Autore: Stefano Luigi Cantoni
Nel vasto e controverso mondo della scrittura, soprattutto quella così detta “emergente”, un tema mi ha sempre punzecchiato il fianco come una spina, risultando oggi come mai meritevole di qualche riga di riflessione: chi scrive, legge?
Sembra una provocazione ma vi confesso che non lo è, o perlomeno non è questo l’intento, anzi. La molla che mi spinge ad affrontare un argomento tanto “turbolento”, se così possiamo definirlo, è quasi del tutto figlia della curiosità (e di una massima di un grande scrittore che, per ora, non vi svelo.)
Scrivere e leggere terminano con lo stesso suono ma, nella testa di ognuno di noi, rimbombano con note differenti, per non dire dissonanti: se scrivere è spesso motivo di vanto e orgoglio, leggere lo è meno. Scrivere, del resto, rappresenta un prolungamento fisico, tangibile e innegabile del nostro Super-io, della nostra coscienza e delle nostre stesse paure, frustrazioni e, ogni tanto, qualità.
Ma la lettura, povera, incarna ciò che più richiede fatica: apertura, silenzio, studio. Sì, perché leggere oltre che piacere è anche dedizione, apprendimento e confronto con mondi (e persone) diverse da noi. Ciò, però, richiede sforzo e altruismo: far entrare “altri” nel nostro intimo non è operazione facile come sputare in faccia righe di sfogo, pianto, riso e desiderio.
Il nervo scoperto si rivela più vulnerabile che mai e qui sta la provocazione di questa mia, se pur breve, riflessione: per essere scrittori (o affermare di esserlo) occorre innanzitutto essere lettori. Non solamente per consegnare a chi ci leggerà un testo corretto (verbi, concordanze, punteggiatura, senso logico, sintassi) ma anche e soprattutto per imparare a vivere come uno scrittore.

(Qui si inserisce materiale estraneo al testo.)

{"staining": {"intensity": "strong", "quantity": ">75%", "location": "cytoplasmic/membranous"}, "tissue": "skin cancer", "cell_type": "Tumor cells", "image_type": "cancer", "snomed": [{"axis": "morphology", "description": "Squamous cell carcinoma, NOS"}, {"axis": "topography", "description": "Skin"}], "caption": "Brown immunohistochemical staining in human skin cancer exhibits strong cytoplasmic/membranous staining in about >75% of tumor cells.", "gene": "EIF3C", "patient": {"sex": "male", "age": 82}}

Leggere non solo ci immerge in molteplici vite capaci di farci vivere centinaia di anni, come diceva Umberto Eco, ma ci consegna il privilegio di leggere il mondo con gli occhi di chi una storia (la propria) la sa raccontare, rendendola credibile e “vera” anche se è frutto di pura fantasia.
L’arroganza di sfoggiare ciò che scriviamo è comprensibile nello scrittore di poca qualità, che privo di confronto e metro di giudizio si vede come nuovo fenomeno editoriale a ogni riga che rilegge nel buio ovattato della sua stanza, sognando vendite, flash e applausi scroscianti.
Leggere ci dona umiltà, senso critico e visione d’insieme, capaci (se vissute con sapienza e arte) di dare slancio alle nostre pagine scritte. Ma badate bene, non si diviene lettori perché si scrive, ma il contrario: se non si legge, non si può essere scrittori.
Lo scrittore degno di tale nome è innanzitutto un grandissimo lettore, perché solo così la curiosità viene veicolata verso qualcosa di arricchente e costruttivo e la fame di gloria viene placata da gesta memorabili, commoventi avventure e inenarrabili stralci di vissuto.
Tornando alla molla che mi ha spinto a queste brevi riflessioni, oltre all’amore smodato per la lettura (non dei miei scritti, ma di quelli degli altri!), è la riflessione dell’immenso Jorge Luis Borges con la quale non posso che trovarmi d’accordo e che, se posso permettermi, andrebbe stampata e appesa in ogni scuola di scrittura:
“Che altri si vantino delle pagine che hanno scritto. Io sono orgoglioso di quelle che ho letto.”